でも、スクールバス発車までの小一時間、どことなく気だるい放課後。
内緒話する子供達の間に時折、得体の知れない陰気な空気が漂うことに、私は気が付いていた。
その暗さは、育ちのいい子供達の朗らかさが溢れるこの学校にはまるで似つかわしくなく、私に奇妙な居心地の悪さを感じさせた。
やがて、それに耐えかね、私は転校初日に友達になった背の高い同級生に詰め寄った。
「一体、みんな放課後に何の話をしてるのか」と。
屁理屈を並べ、話をはぐらかそうとしていたその子も、私の剣幕に押し切られ、とうとう口を割った。
「『赤い人』が、また出たの」と。
どの教室の窓からも見える隣の小さな丘は、港が一望できるため、昔からよく軍事的に利用されていたのだそうだ。

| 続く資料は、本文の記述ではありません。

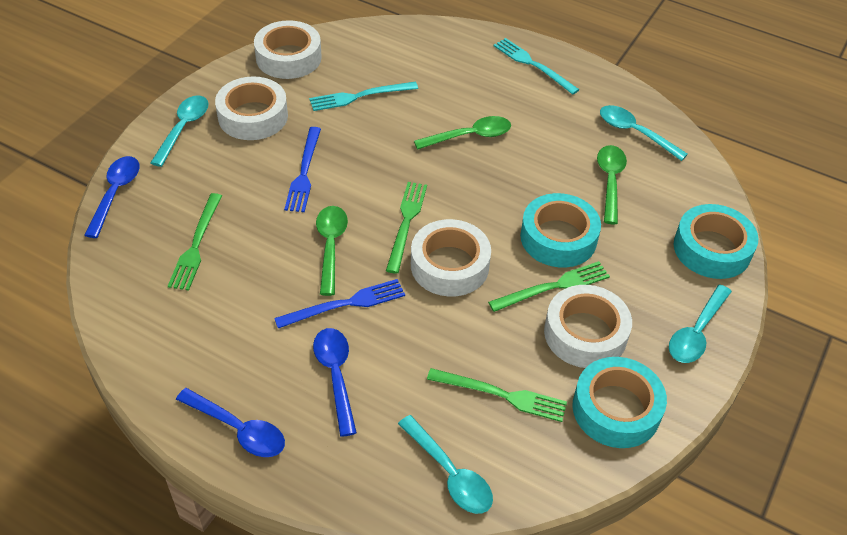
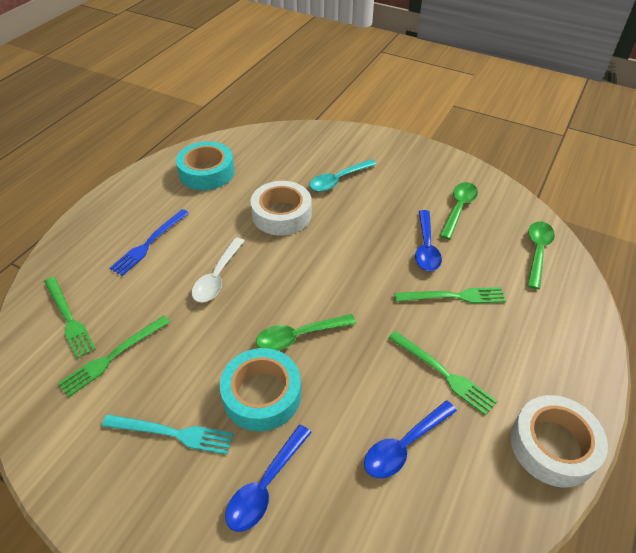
blue fork: 2 -> 1
turquoise fork: 2 -> 1
turquoise spoon: 4 -> 1
turquoise tape: 3 -> 2
white spoon: 0 -> 1
white tape: 4 -> 2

確かに、旧日本軍の侵攻に備えて作られた防空壕や大砲等も、丘にはいまだに残されていた。
その丘の斜面に忽然と「赤い人」が現れるのだという。
しかし、その姿を見た者はわずか数人で、みな、ただ赤い人を見たとだけしか話そうとしない。
結局のところ「赤い人」が一体何なのか詳細は全く分らず、そして、大人は誰一人として「赤い人」を見たことがないのだそうだ。
ありがちな学校の怪談というにも、これでは何が怖いのやら全くピンとこない。
もしかして、新参者の転校生をかついでいるのかもしれない。しかし、放課後、ヒソヒソ話をする子供達の周囲には、相変わらず薄暗さが漂い、それは私を漠然と不安にさせ続けた。
ある日の授業中、問題を早々に解き終わった私は、窓の向こうの丘にふと目をやった。
一度黒板に視線を戻し、再び窓を見ると、丘に「赤い人」が立っていた。
それは午後の陽射しの中、枯草色の斜面にできた赤いしみの様だった。
頭から爪先まで真赤でのっぺらぼうの人影は、しばらく一か所に佇んでいたが、急に駆け出し、遮る物もない丘の斜面から不意に消え失せた。